Hace casi 37 años, a mis 14, me compré un libro con mi sueldo de alfabetizador, que aún me sigue estremeciendo: Crimen y castigo.
Ya tenía tiempo comprando libros, desde los 12, cuando mis padres me autorizaban ese gasto. Pero ahora se dio una diferencia sutil.
El libro estaba en casa de uno de mi tíos, en una edición de lujo y pude habérselo pedido prestado... y quedarme meses o años con él. Pero en ese momento me nació comprarlo porque la portada me atrajo y el diseño y olor de sus páginas: no venía plastificado como sucede hoy y podía hojearse.
Aparte, esa mañana yo tenía dinero porque trabajaba en las tardes como alfabetizador en mi colonia y ganaba 2 mil pesos al mes, por lo que me dejé llevar por el impulso y compré ese libro de 180 pesos cuando una ida al cine salía en 30 pesos... sí, fue el nacimiento de una vocación de comprar buenos libros por el gusto y la retribución lectora.
Y no me pareció desperdicio gastar en un libro que podría leer gratis solicitándolo en una visita. Descubrí esa mejor forma de apropiación.
Crimen y castigo no solo es una crónica de un complejo de culpa, sino la dimensión de cómo el alcoholismo y su neurosis superan bastante los candados de la vida diaria.
Quién sabe si Dostoievski, dotado de un psicoanalista y medicamentos apropiados, hubiera podido escribir sus grandes novelas. A lo mejor, la misma receta hubiera prolongado un poco más la vida de Hemingway, quien se suicidó a escasos días de cumplir 62 años: una edad a la que a José Saramago le llegó el reconocimiento internacional.
Sócrates decía que la vida no examinada no valía la pena vivirse. Pero Sócrates estaba contento consigo mismo. En cambio, el personaje dostoievskiano de Memorias del subsuelo dice: “Les juro, señores, que una conciencia demasiado lúcida es una enfermedad”. Y más adelante: “¿Qué hombre, en plena posesión de su conciencia, podría respetarse?”.
Muchos nos enamoramos de Sonia, la pequeña prostituta amiga de Raskolnikov, el asesino. Quizá solo eso nos pasa a los que la leímos jóvenes... José Luis Cuevas contó que se obsesionó con ella y cuando lo traté, hablamos de ella, varias veces.
Yo la leí en la traducción de Rafael Cansinos Assens (no sabía que era un gurú de Borges) y me cayó gorda porque en las notas al pie se la pasaba señalando los errores y las omisiones de la traducción francesa, de un tal Chuzeville, “La versión de Chuzeville omite esa última frase”... Pero algo tiene de razón: muchos clásicos rusos nos llegaron a partir de las traducciones al francés y con todos sus errores pasaron al inglés y al español. Una señora llamada Constance Garner tradujo varios a partir del francés, sin saber nada de ruso.
Nabokov se quejaba de eso y decía que la “f” final en Nabokov y otros apellidos era un invento francés... así como la palabra “Kremlin”, que no existe en ruso.
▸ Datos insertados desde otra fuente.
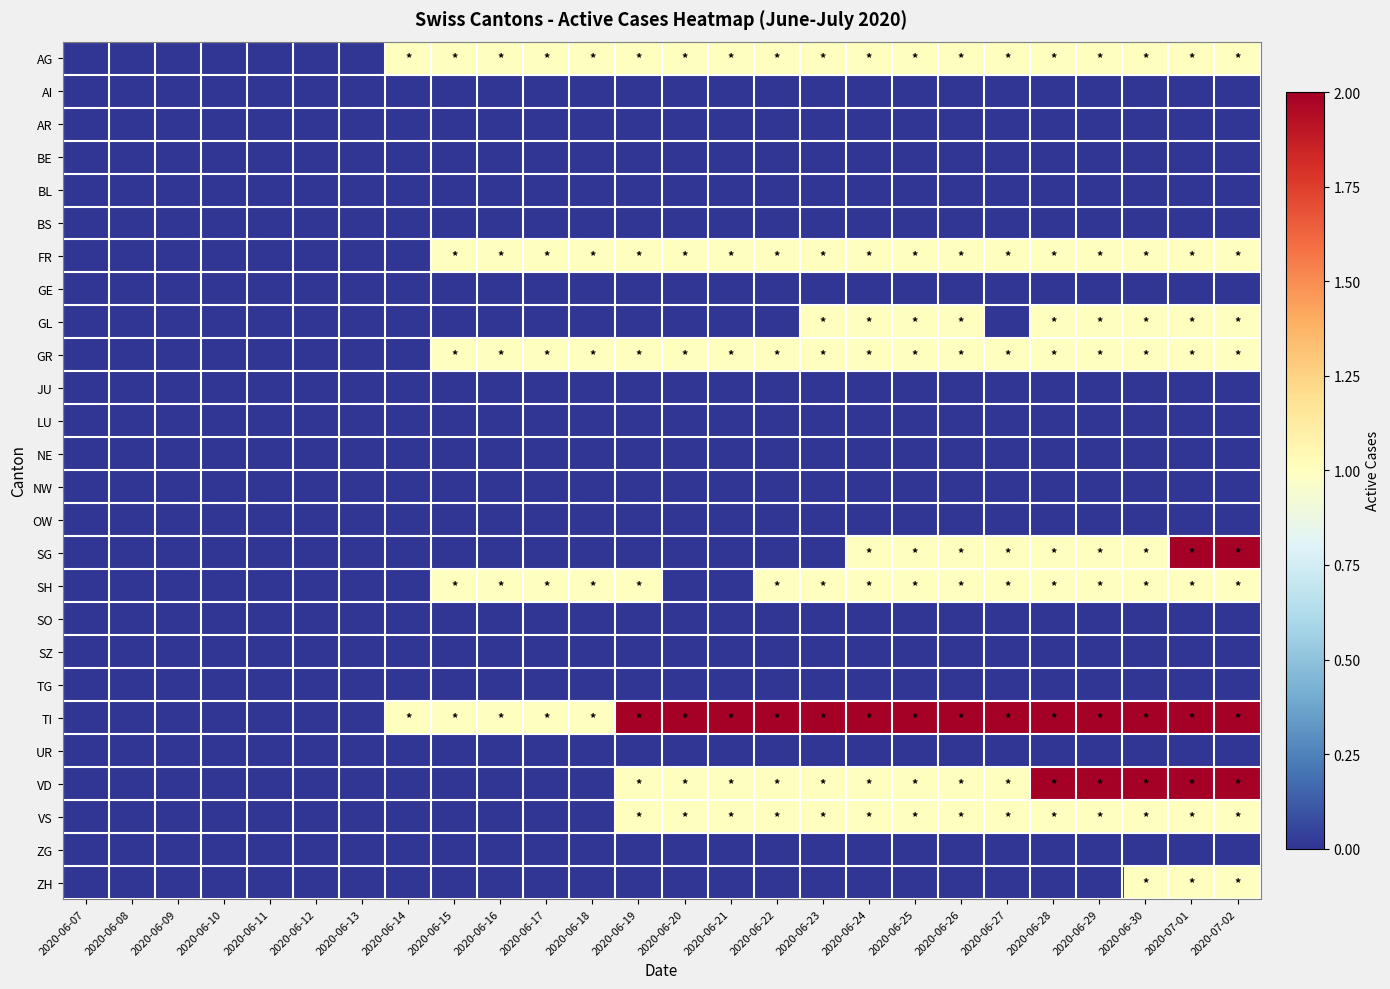

Between 2020-06-09 and 2020-06-14, which is larger?

2020-06-14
Por culpa suya vi de otra manera a Dostoievski, cuando leí los comentarios ácidos de Nabokov, quien no lo admiraba. Chejov, Tolstoi y Turgeniev siguen siendo modernos, pero para él, Dostoievski sucumbe ante su sentimentalismo de folletín y palabrería vana, quizás a consecuencia de que sus últimas novelas las dictaba a su secretaria y luego esposa.
Ni siquiera le pone nombre a los árboles o vemos la raza de animales: un árbol es un árbol y un perro es un simple perro.
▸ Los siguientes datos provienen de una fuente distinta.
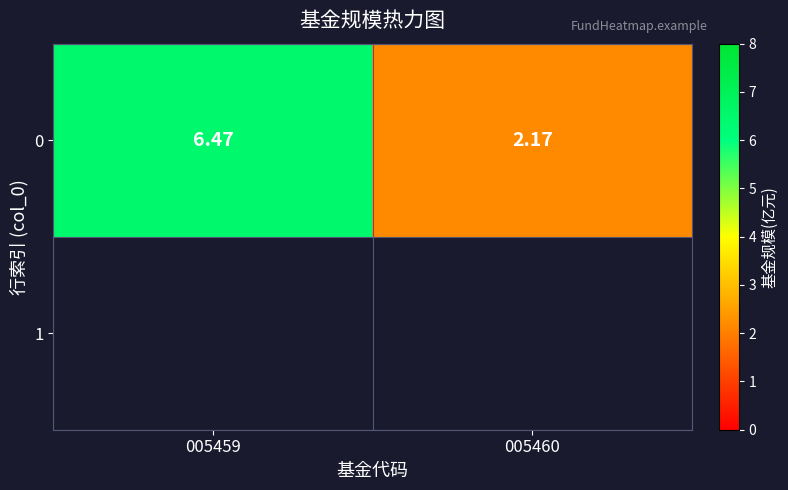

What is the change in value from 005459 to 005460?

-4.3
Ahora creo que gracias a esa transparencia y falta de intención a descripciones locales logró llegar a más lectores y crear un estilo muy moderno, ágil y poderoso.
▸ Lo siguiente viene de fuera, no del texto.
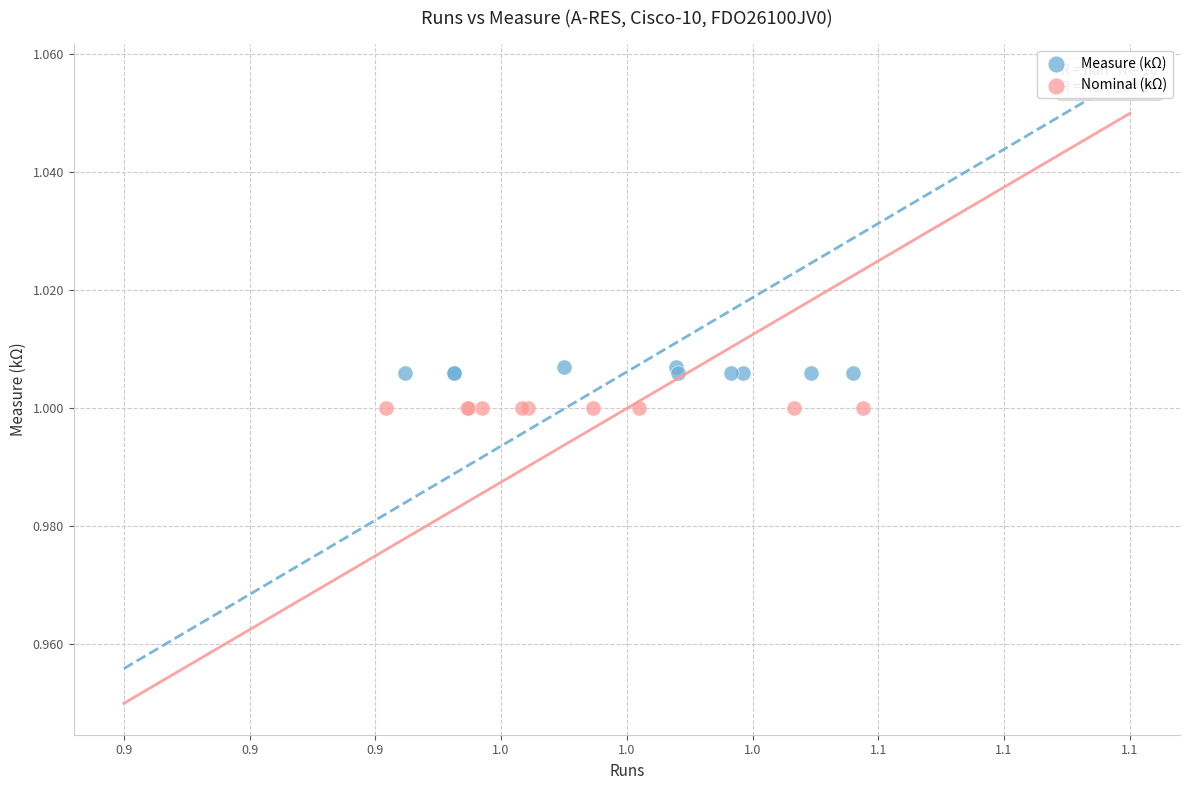

Which series reaches the maximum Y coordinate?

Measure (kΩ)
Cito a Dostoievski: “El verdadero dolor, el que nos hace sufrir profundamente, hace a veces serio y constante hasta al hombre irreflexivo; incluso los pobres de espíritu se vuelven más inteligentes después de un gran dolor”.
Sólo quien ha vivido algo parecido, puede encontrarse y concentrarse con Fiodor Mijailovicj Dostoievski, nacido hace 200 años, en un mes de noviembre como este.